After the desired utilities are placed into the wall panel assembly, interior finish can be directly attached to the inner flanges of the studs of the wall panels using fastening means known in the art. All existing interior finish can be used, which include, but not limited to, stucco or plaster finish, gypsum board sheet, cloth panels, wood or metal sidings. This is substantially different from the conventional construction processes, where intermediate supports such as wood or metal strips need to be attached to the inside of the wall framing first, then the interior finish is attached on to the strips.

The wall panels and wall panel assembly of the present invention have many structural and functional advantages. As can be appreciated, the structural components of the instant wall panels are simple and the wall panels can be fabricated conveniently using available construction materials. The wall panels are versatile and can be used for construction of walls for single floor level, two floor levels, and more than two floor levels. The wall panels and wall panel assembly of the present invention can be used for construction of walls for residential, commercial and industrial buildings.

As a major advantage, using the two-floor-level wall panels of the present invention walls of more than one floor levels can be construction at the same time, which drastically increases construction speed and shortens construction schedule. As such, the multi-floor level wall panels of the present invention provide a revolutionary breakthrough in construction industry.

As can be appreciated, the wall panel assemblies of the present invention comprise a plurality of vertically orientated wall panels with a relatively narrow lateral width, which brings in a large number of metal studs within a wall panel assembly. Therefore, the assembly and the walls constructed therewith have a superior structural strength. Moreover, because of the unique unsymmetrical positioning of the insulation board against the inner flanges of the studs, the formed hollow space between the outer surface of the insulation board and the outer flanges of the studs permits integration of concrete of a constructed wall into the space within the wall panel. Such an integration of the wall panel assembly with the concrete layer further provides a strengthened structural integrity. The walls constructed using the wall panel assembly and the method of the present invention can withstand wind load of substantially high wind speed and earthquake.

As another major advantage, a significantly less amount of concrete can be used for constructing walls using the wall panels and wall panel assembly of the present invention. Currently, the thickness of the concrete walls constructed using the existing methods is typically about 4 inches for a one story building and about 6 inches for a two story building. It has been found surprisingly that using the wall panels and the method of the present invention as described above, the thickness of the concrete layer in the wall system can be about only 1.5 inches for a one story building and only about 3 inches for a two story up to five story building, while still meeting the requirements of construction standards and the building code. This substantially reduces the material cost of construction, because concrete is much more expensive than steel and insulation boards. For example, the material cost for construction of walls of a house can be reduced from about 30 to 40 percent using the wall panels and the method of the present invention than using the conventional methods.

TASK REQUIREMENTS
Decide whether each statement agrees with the wall panel passage, answering yes or no and quoting the words from the passage that settle it. (a) Interior finish must be fastened to intermediate wood or metal strips rather than to the studs. (b) The concrete layer can be about 1.5 inches thick for a one story building. (c) The wall panels are limited to residential buildings. Rely on the wall panel passage and nothing else.

EXTRACTED RECORDS
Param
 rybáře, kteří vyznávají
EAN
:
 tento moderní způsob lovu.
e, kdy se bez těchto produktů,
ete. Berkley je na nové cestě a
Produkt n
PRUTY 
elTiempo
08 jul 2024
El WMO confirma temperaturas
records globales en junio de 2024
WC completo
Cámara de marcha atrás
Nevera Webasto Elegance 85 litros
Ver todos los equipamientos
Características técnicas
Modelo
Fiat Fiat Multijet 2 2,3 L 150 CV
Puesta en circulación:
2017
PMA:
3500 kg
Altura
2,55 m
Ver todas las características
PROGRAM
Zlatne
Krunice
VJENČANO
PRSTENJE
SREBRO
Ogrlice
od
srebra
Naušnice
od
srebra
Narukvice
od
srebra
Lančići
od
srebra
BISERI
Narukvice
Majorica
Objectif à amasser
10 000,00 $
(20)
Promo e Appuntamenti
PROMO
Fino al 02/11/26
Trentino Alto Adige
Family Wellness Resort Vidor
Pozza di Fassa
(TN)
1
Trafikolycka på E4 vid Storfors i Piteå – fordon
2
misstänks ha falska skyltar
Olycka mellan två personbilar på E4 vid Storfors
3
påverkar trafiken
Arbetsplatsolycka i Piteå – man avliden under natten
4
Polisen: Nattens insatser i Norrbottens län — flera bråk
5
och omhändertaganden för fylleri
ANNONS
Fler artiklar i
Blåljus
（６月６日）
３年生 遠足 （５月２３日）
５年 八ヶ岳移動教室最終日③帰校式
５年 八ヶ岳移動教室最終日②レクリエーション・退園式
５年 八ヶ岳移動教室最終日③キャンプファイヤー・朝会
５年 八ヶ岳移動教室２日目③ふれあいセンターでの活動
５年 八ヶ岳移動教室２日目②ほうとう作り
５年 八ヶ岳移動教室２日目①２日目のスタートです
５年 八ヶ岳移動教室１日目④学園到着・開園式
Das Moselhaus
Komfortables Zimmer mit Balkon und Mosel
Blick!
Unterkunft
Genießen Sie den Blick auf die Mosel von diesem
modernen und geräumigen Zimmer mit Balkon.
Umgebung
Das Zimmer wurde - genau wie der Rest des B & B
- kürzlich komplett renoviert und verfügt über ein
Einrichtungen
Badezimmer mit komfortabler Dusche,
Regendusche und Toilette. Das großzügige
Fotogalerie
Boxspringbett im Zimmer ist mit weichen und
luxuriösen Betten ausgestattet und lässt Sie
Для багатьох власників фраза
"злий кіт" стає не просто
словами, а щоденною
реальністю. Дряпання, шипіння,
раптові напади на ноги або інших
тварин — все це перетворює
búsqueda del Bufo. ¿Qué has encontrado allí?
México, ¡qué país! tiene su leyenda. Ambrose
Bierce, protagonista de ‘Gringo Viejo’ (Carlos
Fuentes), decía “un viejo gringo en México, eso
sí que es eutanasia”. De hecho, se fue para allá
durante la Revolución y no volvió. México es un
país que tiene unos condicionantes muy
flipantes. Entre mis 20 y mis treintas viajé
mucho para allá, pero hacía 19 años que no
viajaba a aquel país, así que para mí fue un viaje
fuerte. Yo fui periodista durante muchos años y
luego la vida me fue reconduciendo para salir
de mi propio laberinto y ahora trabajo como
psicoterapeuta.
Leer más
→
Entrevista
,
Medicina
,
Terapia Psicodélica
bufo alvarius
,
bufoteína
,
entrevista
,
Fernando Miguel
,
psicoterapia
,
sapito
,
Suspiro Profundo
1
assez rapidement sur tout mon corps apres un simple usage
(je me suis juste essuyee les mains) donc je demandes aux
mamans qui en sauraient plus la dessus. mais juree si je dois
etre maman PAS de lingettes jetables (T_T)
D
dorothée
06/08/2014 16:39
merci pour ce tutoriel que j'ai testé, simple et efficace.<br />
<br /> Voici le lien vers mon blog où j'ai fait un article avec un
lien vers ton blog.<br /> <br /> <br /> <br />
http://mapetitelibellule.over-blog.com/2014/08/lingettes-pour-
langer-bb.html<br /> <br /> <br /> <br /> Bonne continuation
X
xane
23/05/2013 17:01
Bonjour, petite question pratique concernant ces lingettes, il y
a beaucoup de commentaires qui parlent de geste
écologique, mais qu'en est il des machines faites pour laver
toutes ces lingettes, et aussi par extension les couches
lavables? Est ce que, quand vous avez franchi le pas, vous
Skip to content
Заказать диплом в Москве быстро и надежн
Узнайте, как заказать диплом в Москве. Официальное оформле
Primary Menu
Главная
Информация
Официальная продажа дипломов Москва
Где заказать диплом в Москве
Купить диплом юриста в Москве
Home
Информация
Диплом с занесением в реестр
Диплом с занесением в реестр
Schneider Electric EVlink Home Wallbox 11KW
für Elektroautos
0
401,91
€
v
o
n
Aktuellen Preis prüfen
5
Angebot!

ANSWER FOR THE TASK
(a) No: "interior finish can be directly attached to the inner flanges of the studs of the wall panels"
(b) Yes: "the thickness of the concrete layer in the wall system can be about only 1.5 inches for a one story building"
(c) No: "can be used for construction of walls for residential, commercial and industrial buildings"